Results: Overall, 196/418 (46.9%) patients showed FavOut and 252/343 (73.5%) AbsSDP. WCE models had the best predictive performance, with area under the curve=0.80 (95% CI 0.74 to 0.87) for FavOut and 0.87 (95% CI 0.83 to 0.92) for AbsSDP. In the WCE model, the odds of FavOut and AbsSDP were reduced with conventional synthetic disease-modifying antirheumatic drug (csDMARD) initiation at 12 months versus at baseline (OR 0.78, 95% CI 0.65 to 0.94, and OR 0.89, 95% CI 0.76 to 0.98, respectively). Early biologics initiation was not significantly associated with either outcome.

Conclusions: WCE models can identify and quantify the long-term benefit of early csDMARD initiation on 10-year functional and structural outcomes in patients with RA.

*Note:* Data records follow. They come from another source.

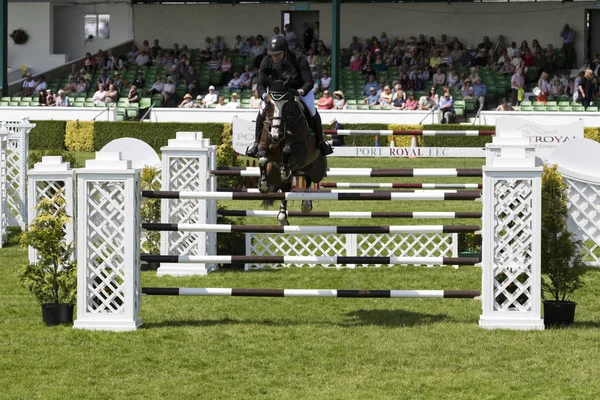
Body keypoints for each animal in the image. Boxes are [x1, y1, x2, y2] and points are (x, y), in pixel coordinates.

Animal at [255, 63, 326, 225]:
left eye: (287, 105)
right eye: (268, 104)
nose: (275, 135)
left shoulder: (302, 151)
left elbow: (287, 150)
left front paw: (285, 169)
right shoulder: (265, 147)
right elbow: (262, 156)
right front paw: (263, 184)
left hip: (316, 168)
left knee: (309, 179)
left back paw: (305, 204)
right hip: (273, 173)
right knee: (285, 189)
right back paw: (282, 217)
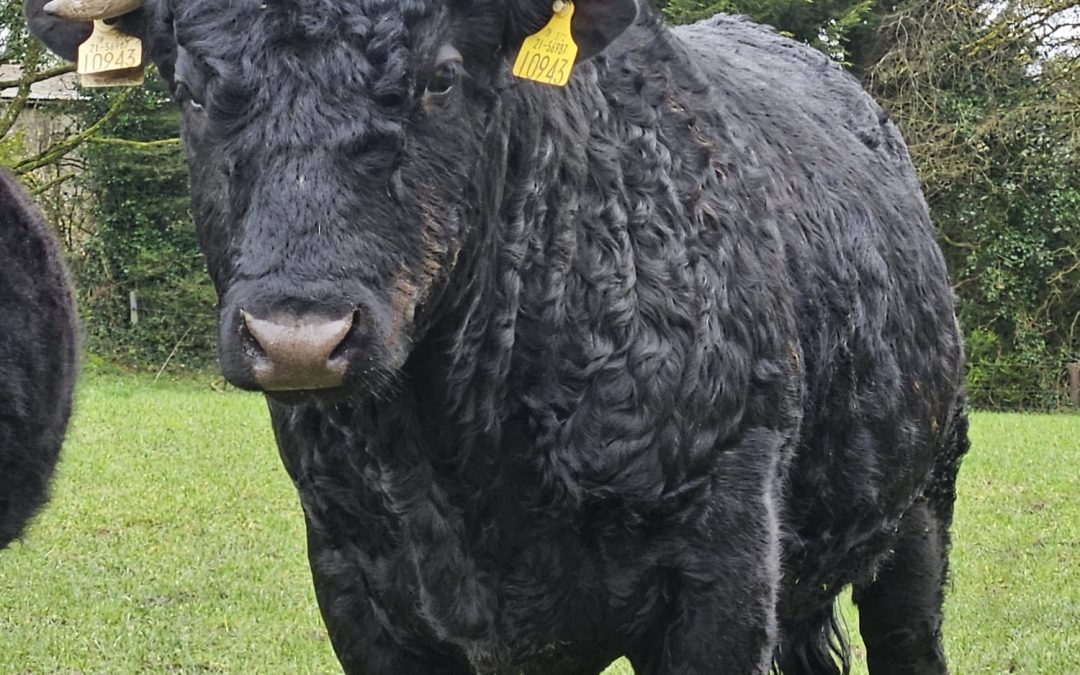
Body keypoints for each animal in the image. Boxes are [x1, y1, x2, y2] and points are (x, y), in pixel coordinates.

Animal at [28, 1, 970, 673]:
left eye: (442, 77)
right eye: (188, 88)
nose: (300, 336)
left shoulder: (724, 571)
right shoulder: (355, 579)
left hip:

Keywords: Antirheumatic Agents; Arthritis, Rheumatoid; Epidemiology.

Figure 1

Comparison of profiles of treatment intake in the weighted cumulative exposure combined models. bDMARD, biological disease-modifying antirheumatic drug; csDMARD, conventional synthetic disease-modifying antirheumatic drug; DMARD, disease-modifying antirheumatic drug.

Figure 2

Flowchart of participants in the study. ACR, American College of Rheumatology; DAS28, Disease Activity Score in 28 Joints; ESPOUR, Etude et Suivi des Polyarthrites Indifférenciées Récentes; HAQ, Health Assessment Questionnaire.

Figure 3

Exposure to treatments during the 10-year follow-up in the (A) favourable outcome group (n=418) and the (B) absence of structural damage progression group (n=343). bDMARD, biological disease-modifying antirheumatic drug; csDMARD, conventional synthetic disease-modifying antirheumatic drug.

Figure 4

Results of the weighted cumulative exposure combined model for favourable outcome. bDMARD, biological disease-modifying antirheumatic drug; csDMARD, conventional synthetic disease-modifying antirheumatic drug; DAS28, Disease Activity Score in 28 Joints; ESR, erythrocyte sedimentation rate; HAQ-DI, Health Assessment Questionnaire Disability Index; vSHS, Sharp-van der Heijde Score.

Figure 5

Receiver operating characteristic curve analysis of multivariate models. (A) Favourable outcome. (B) Absence of structural damage progression. AUC, area under the curve; BIT, binary treatment model; BSL, baseline model; WCE, weighted cumulative exposure.

Figure 6

Results of the weighted cumulative exposure combined model for absence of structural damage progression. ACPA, anticitrullinated peptide antibody; bDMARD, biological disease-modifying antirheumatic drug; CRP, C reactive protein; csDMARD, conventional synthetic disease-modifying antirheumatic drug; DMARD, disease-modifying antirheumatic drug; vSHS, Sharp-van der Heijde Score.